Nick Ivins
nthirteen@hotmail.com
Derrida and Frankenstein
Mary Shelley's Frankenstein incorporates elements of science, religion, and
the fear of both. Dr. Victor Frankenstein is the obsessive and self-centered
creator of a monster centered in others. As the creature has a progenitor but
no actual parentage he is more evident as a concept than a person and will be
treated as such. As this story is positioned on the eve of empirical "actual"
science's transformation from pseudo-science and superstition, the creature
will encompass both forms of science in their mutual opposition to Nature. In
Frankenstein, alchemy, galvanism, and a crude from of empirical observation
and experimentation represent Science (capitalized [in both senses of the word])
and Science's object to "penetrate into the recesses of nature . . . ascend
into the heavens"(Frankenstein 33). The rapacious hunger of "Science"
ravages a gendered Nature and usurps the power of God (or Creation; used interchangeably
here) by "command[ing] the thunders of heaven"(ibid.). Shelley opposes
Science (embodied by the Creature) to Nature and to God/Creation. However, Shelley
separates Man, Science, Nature, and God in Frankenstein. Man creates Science
to control God's Nature in an important paradox of implication. The first implication
is that Science is somehow not "of" Nature as control is exerted by
a force/object anterior to the object controlled or manipulated. Derrida's interpretation
of Rousseau's "dangerous supplement"(Of Grammatology 149) is at work
especially within the frames of creation (as the Creature and as Man's creation
of Science). Man has created an imperfect being reinforcing God's design referentially
through its absence; he does this with a system at once imperfect and supplementary.
Man has somehow usurped God's control of Nature (however ineptly), which raises
an important group of questions: Can God be usurped? Is God present in Frankenstein?

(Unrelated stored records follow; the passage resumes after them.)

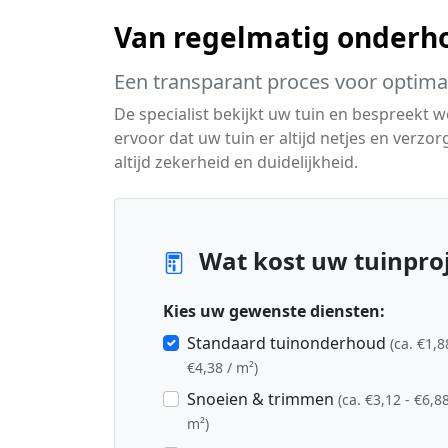
Van regelmatig onderho
Een transparant proces voor optimaa
De specialist bekijkt uw tuin en bespreekt
ervoor dat uw tuin er altijd netjes en verzo
altijd zekerheid en duidelijkheid.
Wat kost uw tuinproj
Kies uw gewenste diensten:
Standaard tuinonderhoud
(ca. €1,8
€4,38 / m²)
Snoeien & trimmen
(ca. €3,12 - €6,88
m²)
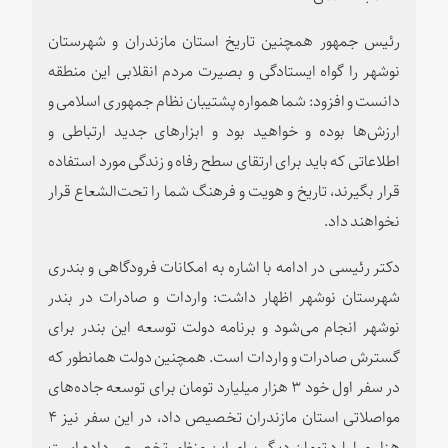
رئیس جمهور همچنین تاریخ استان مازندران و شهرستان
نوشهر را گواه ایستادگی و بصیرت مردم انقلابی این منطقه
دانست و افزود: شما همواره پشتیبان نظام جمهوری اسلامی و
ارزش‌ها بوده و خواهید بود و ابزارهای جدید ارتباطی و
اطلاعاتی که باید برای ارتقای سطح رفاه و زندگی مورد استفاده
قرار بگیرند، تاریخ و هویت و فرهنگ شما را تحت‌الشعاع قرار
نخواهند داد.
دکتر رئیسی در ادامه با اشاره به امکانات فرودگاهی و بندری
شهرستان نوشهر اظهار داشت: واردات و صادرات در بندر
نوشهر انجام می‌شود و برنامه دولت توسعه این بندر برای
گسترش صادرات و واردات است. همچنین دولت همانطور که
در سفر اول خود ۳ هزار میلیارد تومان برای توسعه جاده‌های
مواصلاتی استان مازندران تخصیص داد، در این سفر نیز ۴
هزار میلیارد تومان دیگر برای این منظور تخصیص داده است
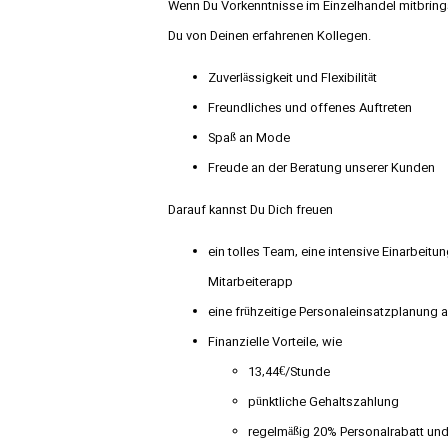
Wenn Du Vorkenntnisse im Einzelhandel mitbringst 
Du von Deinen erfahrenen Kollegen.
Zuverlässigkeit und Flexibilität
Freundliches und offenes Auftreten
Spaß an Mode
Freude an der Beratung unserer Kunden
Darauf kannst Du Dich freuen
ein tolles Team, eine intensive Einarbeitu
Mitarbeiterapp
eine frühzeitige Personaleinsatzplanung 
Finanzielle Vorteile, wie
13,44€/Stunde
pünktliche Gehaltszahlung
regelmäßig 20% Personalrabatt und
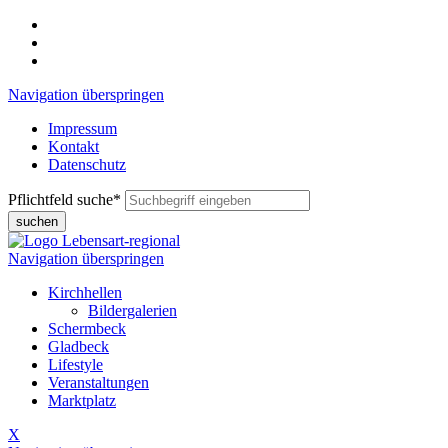
Navigation überspringen
Impressum
Kontakt
Datenschutz
Pflichtfeld
suche
*
suchen
Navigation überspringen
Kirchhellen
Bildergalerien
Schermbeck
Gladbeck
Lifestyle
Veranstaltungen
Marktplatz
X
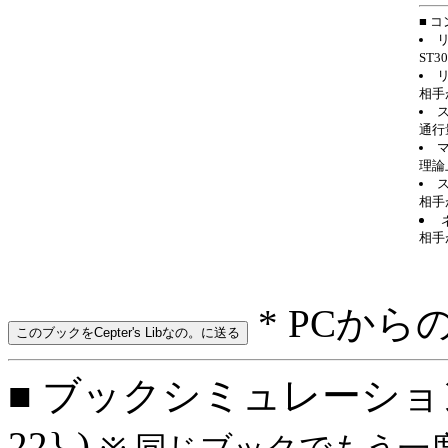
■ 
ST
相手
通行
理論
相手
相手
* PCから
■ ブックシミュレーション: 
22} )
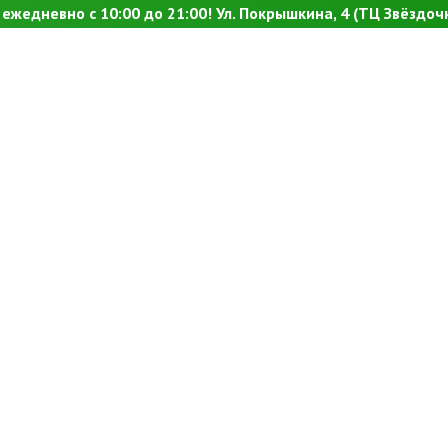
ежедневно с 10:00 до 21:00! Ул. Покрышкина, 4 (ТЦ Звёздочк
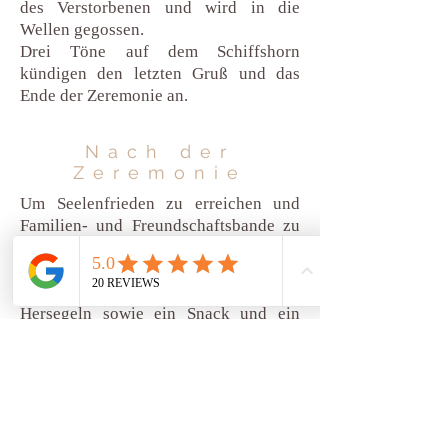
des Verstorbenen und wird in die
Wellen gegossen.
Drei Töne auf dem Schiffshorn
kündigen den letzten Gruß und das
Ende der Zeremonie an.
Nach der
Zeremonie
Um Seelenfrieden zu erreichen und
Familien- und Freundschaftsbande zu
stärken, wird zu einer vereinbarten Zeit
von einigen Minuten bis zu mehr als
einer Stunde ein sanftes Hin- und
Hersegeln sowie ein Snack und ein
Getränk angeboten. Man hat die Wahl,
ob man die Segel hisst oder nicht.
Segeln entspannt das Herz.
Die Einfahrt in den Hafen beschließt
die Zeremonie. Beim Verlassen des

Is Dr. Frankenstein in fact usurping God? One interpretation: God creates Nature
and within Nature is Science. Science cannot be exterior to Nature and cannot
exert control. Dr. Frankenstein is a natural aberration and is dealt with by
Nature. Second interpretation: God somehow opposes Nature by creating Science
and Nature corrects God. Third Interpretation: Man opposes Nature and God and
creates Science. Mary Shelley has created a variety of opposing circumstances
perhaps "rooted" in the 19th century "scientific" tradition.
God and Science are also alike in almost every representation in their mutual
opposition to Nature. God allows Science to arise and Science opposes nature
by the "fault" of its own existence (not unlike the Creature). In
an interesting oblique reference, this feminized Nature "repels" (literally
and figuratively) Man and "absorbs" his scientific creation.
Works Cited:
Derrida, Jacques. Of Grammatology. Trans. Gayatri Chakravorty Spivak. John Hopkins University Press, 1976.
Shelley, Mary. Frankenstein. Bantam Classic Edition, 1981.